ISSN 2330-717X

A European “New Deal” To Boost Competitiveness


Shifting policy making and spending in cross-border areas such as energy and transport from national to EU level would improve investment returns and cut costs by generating economies of scale. It would also give an urgently-needed boost to EU competitiveness, says the final report from Parliament’s Special Committee on the Financial, Economic and Social Crisis, approved on Wednesday.

Youth unemployment, social cohesion, the sovereign debt crisis and slowing growth are among the issues addressed by the non-legislative resolution, passed by Parliament with 434 votes in favour, 128 against and 33 abstentions.

The resolution analyses the reasons for the current economic and financial crises, suggests ways to avoid economic crises in the future and presents a long term vision for Europe.

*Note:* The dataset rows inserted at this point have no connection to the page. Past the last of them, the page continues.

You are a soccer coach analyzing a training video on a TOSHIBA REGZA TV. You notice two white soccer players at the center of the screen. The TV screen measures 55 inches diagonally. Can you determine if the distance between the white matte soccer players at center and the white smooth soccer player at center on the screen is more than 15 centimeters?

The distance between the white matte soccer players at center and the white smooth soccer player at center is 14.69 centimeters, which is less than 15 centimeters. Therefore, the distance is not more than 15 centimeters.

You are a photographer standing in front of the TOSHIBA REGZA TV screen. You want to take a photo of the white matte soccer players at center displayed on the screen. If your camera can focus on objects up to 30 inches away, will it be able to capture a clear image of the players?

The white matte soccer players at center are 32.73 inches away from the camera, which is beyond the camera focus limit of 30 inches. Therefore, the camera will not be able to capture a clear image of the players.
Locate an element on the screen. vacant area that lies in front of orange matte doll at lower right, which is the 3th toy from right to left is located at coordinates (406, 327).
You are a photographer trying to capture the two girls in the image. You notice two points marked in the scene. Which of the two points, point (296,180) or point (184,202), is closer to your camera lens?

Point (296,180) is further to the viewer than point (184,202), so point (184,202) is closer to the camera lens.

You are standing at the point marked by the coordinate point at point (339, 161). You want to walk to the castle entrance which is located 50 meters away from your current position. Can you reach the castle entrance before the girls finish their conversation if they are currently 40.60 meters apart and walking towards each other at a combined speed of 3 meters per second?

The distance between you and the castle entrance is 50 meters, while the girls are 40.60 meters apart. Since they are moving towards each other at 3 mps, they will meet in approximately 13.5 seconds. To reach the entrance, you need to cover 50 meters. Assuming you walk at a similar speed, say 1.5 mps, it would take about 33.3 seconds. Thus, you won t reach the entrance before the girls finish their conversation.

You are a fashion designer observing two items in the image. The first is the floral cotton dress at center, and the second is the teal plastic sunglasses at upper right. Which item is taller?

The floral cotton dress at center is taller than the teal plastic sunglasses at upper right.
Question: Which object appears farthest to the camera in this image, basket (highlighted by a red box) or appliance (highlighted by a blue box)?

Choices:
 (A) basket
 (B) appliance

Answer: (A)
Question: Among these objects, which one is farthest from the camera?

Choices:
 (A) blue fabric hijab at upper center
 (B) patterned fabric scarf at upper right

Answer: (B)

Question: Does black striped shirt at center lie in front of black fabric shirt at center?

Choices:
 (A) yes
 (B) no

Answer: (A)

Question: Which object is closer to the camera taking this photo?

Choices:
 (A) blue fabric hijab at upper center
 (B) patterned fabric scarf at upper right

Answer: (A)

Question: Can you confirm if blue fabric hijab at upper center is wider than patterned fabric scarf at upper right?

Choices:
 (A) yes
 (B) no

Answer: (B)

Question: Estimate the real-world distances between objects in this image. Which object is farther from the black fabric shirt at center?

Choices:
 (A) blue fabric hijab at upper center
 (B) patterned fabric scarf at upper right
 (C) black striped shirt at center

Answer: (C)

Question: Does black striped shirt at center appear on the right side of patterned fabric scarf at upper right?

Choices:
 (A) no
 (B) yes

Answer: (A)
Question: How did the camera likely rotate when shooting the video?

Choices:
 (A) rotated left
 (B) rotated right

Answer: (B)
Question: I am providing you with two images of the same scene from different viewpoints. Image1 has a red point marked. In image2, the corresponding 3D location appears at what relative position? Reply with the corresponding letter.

“This route that we have paved the way for can give new impetus to the European Union” said Parliament’s rapporteur Pervenche Berès (S&D, FR), in the debate preceding the vote.

“More Europe” needed

A European “New Deal” should foster innovation, job creation and R&D investment, so as to give an urgently-needed boost to European competitiveness and ensure sustainable, green growth, says the report.

The EU must either deepen its integration or risk drifting apart and falling into an era of populism and nationalism, says the resolution. In particular, MEPs urge stronger co-operation in cross-border policy areas such as energy, transport and foreign policy, where EU added value can be high.

This shift in policy making towards the European level would, in the long term, need to be accompanied by an increase in the EU budget “to a sufficient size”. Such a change would be tax neutral for citizens: it would come about through increased EU “own resources” and savings for national governments as a result of shifting activities to European level.

Tax policies, euro-bonds and G20 reform

The report urges closer co-ordination of national tax policies, a common corporate tax base, a European Treasury and changing the European Stability Mechanism into a European Debt Agency. It asks the Commission to look into a system of Eurobonds to reduce sovereign debt and stimulate fiscal discipline.

MEPs also say the Bretton Woods institutions and other economic governance bodies, including the G20, should be incorporated in the UN system. The International Monetary Fund should also be reformed, so as to enhance its transparence and accountability and render it more democratic, while strengthening its role in the economic and financial surveillance of its members, it adds.

Lastly, the resolution argues that revenue from a financial transaction tax could help fund the Millennium Development Goals and meet climate change commitments.


The Special Committee was set up in 2009 to analyse the reasons for the current crises and propose measures to ensure a long-term sustainable growth. Now that its resolution has been passed, it will be dissolved.